We note some caveats. Our sample was small and consisted almost exclusively of female university students. These findings should be extended to other populations and clinical populations with relevant OCD subtypes using larger samples. However, our HCF group nevertheless scored high on the DOCS (M = 24)—their scores were closer to clinical (M = 30–32) than normal populations (M = 10–14) (Ólafsson et al., 2016). Our results are also informative, given the lack of studies on OCD-related attentional bias using (emotional) attentional blink tasks that may be a more sensitive measure (e.g., Sigurjónsdóttir, Sigurðardóttir et al., 2015) and tap unique aspects of such biases (e.g., Onie & Most, 2017). Although our results suggest that attention bias related to disgust occurs at earlier stages of information processing than has typically been found in OCD, the study cannot determine whether attention bias causes or maintains contamination fear or vice versa (see, e.g., Van Bockstaele et al., 2014). This needs to be addressed in future studies.

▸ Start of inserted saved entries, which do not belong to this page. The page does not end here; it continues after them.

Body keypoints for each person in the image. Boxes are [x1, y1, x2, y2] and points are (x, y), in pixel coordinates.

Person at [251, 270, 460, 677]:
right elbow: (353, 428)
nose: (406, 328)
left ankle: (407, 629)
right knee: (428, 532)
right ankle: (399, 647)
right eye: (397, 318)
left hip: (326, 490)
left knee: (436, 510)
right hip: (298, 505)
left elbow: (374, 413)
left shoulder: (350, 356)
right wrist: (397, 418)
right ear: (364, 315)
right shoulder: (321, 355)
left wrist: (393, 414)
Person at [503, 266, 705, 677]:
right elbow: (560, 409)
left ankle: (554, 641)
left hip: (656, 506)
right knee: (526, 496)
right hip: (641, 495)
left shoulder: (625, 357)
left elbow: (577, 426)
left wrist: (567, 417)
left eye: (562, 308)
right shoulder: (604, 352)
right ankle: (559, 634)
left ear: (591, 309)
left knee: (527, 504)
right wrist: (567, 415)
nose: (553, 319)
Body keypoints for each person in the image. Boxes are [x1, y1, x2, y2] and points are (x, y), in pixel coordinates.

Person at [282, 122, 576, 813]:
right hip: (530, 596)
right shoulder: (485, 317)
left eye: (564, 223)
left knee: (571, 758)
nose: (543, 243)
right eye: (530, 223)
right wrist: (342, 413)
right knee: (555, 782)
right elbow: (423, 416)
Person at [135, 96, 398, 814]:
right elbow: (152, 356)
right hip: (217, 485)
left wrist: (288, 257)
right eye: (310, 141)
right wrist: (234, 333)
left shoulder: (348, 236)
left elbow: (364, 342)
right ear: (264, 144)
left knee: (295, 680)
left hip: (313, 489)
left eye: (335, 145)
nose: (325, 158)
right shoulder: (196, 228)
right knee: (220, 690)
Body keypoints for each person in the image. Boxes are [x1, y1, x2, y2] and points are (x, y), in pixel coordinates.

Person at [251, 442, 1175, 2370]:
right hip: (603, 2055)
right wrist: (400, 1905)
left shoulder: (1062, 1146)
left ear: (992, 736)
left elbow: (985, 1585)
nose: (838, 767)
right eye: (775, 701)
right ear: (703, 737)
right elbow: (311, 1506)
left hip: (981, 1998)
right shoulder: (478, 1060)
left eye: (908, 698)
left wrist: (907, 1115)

Finally, research on attentional bias has informed developments of attentional retraining procedures to be used in variety of emotional disorders (e.g., Amir et al., 2009; Amir, Weber, Beard, Bomyea, & Taylor, 2008; Koster, Fox, & MacLeod, 2009; Najmi & Amir, 2010), although evidence for the effectiveness is not unequivocal and rewarding attention shifts may have a larger influence on dysfunctional attentional biases (Sigurjónsdóttir, Björnsson, Ludvigsdóttir, & Kristjánsson, 2015). There is evidence to suggest that the attentional blink task is sensitive to mood (e.g., Rokke, Arnell, Koch, & Andrews, 2002; Trippe, Hewig, Heydel, Hecht, & Miltner, 2007) and personality variables (e.g., Wang et al., 2016). Given the present results, together with recent findings (Sigurjónsdóttir, Sigurðardóttir, et al., 2015; Sigurjónsdóttir et al., 2019), future studies should explore the possible utility of the (emotional) AB for measuring anxiety-related changes following attention bias modification interventions. The present results support the continued use of the AB task in future studies of attentional biases in emotional disorders.
Footnotes
Declaration of Conflicting Interests
The author(s) declared no potential conflicts of interest with respect to the research, authorship, and/or publication of this article.
Funding
The author(s) received no financial support for the research, authorship, and/or publication of this article.